Memore della lezione di Hitchcock e Antonioni, Wall riprende il reale, e lo rimodula. Lo sceneggia. E lo congela. Lo sospende. Lo ripone in un alveo metafisico. Infine, lo monumentalizza. Come accade nei suoi affreschi postmodemi. Da un lato, il gusto per la bigness tipicamente statunitense; dall'altro, il riferimento alla ritrattistica occidentale. Confessando le sue ragioni, Wall dice: «Mi piace la sensazione che deriva dall'esperienza del vedere fotografie che abbiano le medesime proporzioni dei capolavori della storia della pittura fino al XIV secolo. ll mondo ha imparato a guardare se stesso attraverso i dipinti di Giotto, Raffaello, Piero della Francesca, Velázquez e Rembrandt. Nel Medioevo e nel Rinascimento, c'era una somiglianza immediata tra il modo in cui le cose apparivano nelle immagini e il modo in cui le immagini apparivano nello spazio esterno. Decisiva, per me, è stata anche l'impressione suscitata dalla dilatazione dei volti proiettati sul grande schermo del cinema».
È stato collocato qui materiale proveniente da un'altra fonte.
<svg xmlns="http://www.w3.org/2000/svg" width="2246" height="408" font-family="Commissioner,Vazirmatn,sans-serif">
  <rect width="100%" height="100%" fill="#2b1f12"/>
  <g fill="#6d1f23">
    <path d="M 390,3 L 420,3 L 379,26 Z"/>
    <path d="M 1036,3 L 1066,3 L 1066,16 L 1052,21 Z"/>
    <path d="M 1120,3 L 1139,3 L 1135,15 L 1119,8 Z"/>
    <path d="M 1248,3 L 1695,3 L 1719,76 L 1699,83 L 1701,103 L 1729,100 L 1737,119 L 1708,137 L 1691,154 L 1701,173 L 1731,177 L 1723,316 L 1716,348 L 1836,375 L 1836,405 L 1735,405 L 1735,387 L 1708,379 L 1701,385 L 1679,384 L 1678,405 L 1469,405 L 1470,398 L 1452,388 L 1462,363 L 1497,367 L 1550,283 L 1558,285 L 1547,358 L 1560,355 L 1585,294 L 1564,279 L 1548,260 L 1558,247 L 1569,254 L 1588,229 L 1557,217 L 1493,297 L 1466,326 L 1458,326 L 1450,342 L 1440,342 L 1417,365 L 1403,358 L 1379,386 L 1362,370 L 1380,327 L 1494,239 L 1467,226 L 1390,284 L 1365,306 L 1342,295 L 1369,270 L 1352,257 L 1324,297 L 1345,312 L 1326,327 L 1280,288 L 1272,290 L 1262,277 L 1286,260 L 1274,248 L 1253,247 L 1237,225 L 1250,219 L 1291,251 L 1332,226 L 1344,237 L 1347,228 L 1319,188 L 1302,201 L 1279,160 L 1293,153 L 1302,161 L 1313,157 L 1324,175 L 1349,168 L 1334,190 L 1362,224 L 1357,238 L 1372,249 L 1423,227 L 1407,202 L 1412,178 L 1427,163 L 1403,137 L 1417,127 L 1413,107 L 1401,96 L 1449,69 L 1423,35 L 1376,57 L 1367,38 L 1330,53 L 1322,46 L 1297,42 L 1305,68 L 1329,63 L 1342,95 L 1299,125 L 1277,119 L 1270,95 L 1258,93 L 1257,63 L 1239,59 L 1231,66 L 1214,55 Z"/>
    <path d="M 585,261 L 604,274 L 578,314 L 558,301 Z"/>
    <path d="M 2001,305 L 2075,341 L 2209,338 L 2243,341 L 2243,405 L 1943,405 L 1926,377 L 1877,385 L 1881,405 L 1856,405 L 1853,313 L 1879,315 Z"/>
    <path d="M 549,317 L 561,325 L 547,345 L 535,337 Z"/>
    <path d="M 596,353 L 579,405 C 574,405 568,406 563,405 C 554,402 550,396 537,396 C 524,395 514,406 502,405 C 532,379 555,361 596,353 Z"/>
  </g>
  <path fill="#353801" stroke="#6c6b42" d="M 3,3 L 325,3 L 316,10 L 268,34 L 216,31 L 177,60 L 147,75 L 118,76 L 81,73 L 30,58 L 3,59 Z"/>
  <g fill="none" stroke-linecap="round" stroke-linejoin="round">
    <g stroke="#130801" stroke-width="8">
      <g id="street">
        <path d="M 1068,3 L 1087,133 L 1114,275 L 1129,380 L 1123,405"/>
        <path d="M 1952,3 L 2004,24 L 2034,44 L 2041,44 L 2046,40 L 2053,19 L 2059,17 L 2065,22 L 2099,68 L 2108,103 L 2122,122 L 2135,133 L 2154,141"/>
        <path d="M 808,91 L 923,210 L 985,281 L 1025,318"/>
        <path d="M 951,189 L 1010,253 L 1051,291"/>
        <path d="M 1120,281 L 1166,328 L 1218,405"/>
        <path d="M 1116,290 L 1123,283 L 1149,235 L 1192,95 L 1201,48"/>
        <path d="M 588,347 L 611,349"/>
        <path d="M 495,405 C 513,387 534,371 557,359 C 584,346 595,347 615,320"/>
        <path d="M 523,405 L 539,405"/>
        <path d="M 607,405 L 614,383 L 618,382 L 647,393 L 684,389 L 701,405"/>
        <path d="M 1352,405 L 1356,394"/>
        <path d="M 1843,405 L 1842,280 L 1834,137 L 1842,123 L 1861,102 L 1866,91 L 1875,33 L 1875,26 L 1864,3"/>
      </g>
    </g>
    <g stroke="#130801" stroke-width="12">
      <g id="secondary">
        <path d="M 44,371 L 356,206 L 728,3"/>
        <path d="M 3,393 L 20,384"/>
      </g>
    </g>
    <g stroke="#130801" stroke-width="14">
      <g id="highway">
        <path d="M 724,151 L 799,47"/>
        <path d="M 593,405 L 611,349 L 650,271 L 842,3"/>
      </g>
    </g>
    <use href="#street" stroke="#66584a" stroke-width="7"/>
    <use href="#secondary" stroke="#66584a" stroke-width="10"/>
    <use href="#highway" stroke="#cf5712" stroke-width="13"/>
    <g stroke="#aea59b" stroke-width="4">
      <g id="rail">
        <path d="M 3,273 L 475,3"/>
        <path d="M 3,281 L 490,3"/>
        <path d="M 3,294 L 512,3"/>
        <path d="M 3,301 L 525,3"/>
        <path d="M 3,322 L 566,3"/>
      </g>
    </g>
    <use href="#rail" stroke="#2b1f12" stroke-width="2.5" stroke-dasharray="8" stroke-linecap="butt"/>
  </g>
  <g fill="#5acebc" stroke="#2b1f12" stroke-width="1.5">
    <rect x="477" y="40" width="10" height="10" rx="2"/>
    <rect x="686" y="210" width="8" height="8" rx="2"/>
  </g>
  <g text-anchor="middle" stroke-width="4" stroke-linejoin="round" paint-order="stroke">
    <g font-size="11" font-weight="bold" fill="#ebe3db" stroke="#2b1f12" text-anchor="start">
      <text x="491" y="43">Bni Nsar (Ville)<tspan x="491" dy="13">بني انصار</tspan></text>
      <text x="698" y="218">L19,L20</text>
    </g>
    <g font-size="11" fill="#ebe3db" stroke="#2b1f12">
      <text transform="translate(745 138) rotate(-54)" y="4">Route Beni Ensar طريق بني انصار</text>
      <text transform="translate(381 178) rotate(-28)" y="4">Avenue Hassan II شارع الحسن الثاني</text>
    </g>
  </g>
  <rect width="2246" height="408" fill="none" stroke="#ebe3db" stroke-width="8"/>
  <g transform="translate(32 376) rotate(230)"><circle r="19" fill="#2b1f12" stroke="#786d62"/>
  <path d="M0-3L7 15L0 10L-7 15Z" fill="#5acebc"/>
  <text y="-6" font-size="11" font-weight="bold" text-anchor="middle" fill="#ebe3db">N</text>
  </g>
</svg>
Per afferrare il senso di questa ricerca potremmo ritornare all'epilogo del libro-testamento di Susan Sontag, Davanti al dolore degli altri, lucida riflessione sulla spettacolarizzazione del male. La scrittrice si sofferma su Dead Troops Talk di Wall. Un imponente cibachrome alto due metri e mezzo e largo più di quattro, montato su un cassonetto luminoso, «esemplare per forza e profondità». Vi appaiono militari russi in uniformi invernali e alti stivali, sparpagliati su un pendio, crivellato di sassi e di rifiuti del conflitto avvenuto. Sembrano individui. Ma sono morti. E mostrano un «supremo disinteresse per i vivi». Un reportage drammatico? Piuttosto, un grido d'accusa contro la guerra. Siamo all'«antitesi di un documento». Perché Wall non è mai stato in Afghanistan. Ma, sulle orme di Goya, ha ricostruito sapientemente nel suo atelier l'orrore della guerra. E, richiamandosi ai tableaux vivants e ai gabinetti delle cere dell'Ottocento, ha spettacolarizzato una vicenda storica, fino a pervenire a un «sorprendente e inquietante» verismo. I personaggi di questa e di altre opere visionarie di Wall, osserva la Sontag, «sono realistici, ma naturalmente l'immagine non lo è».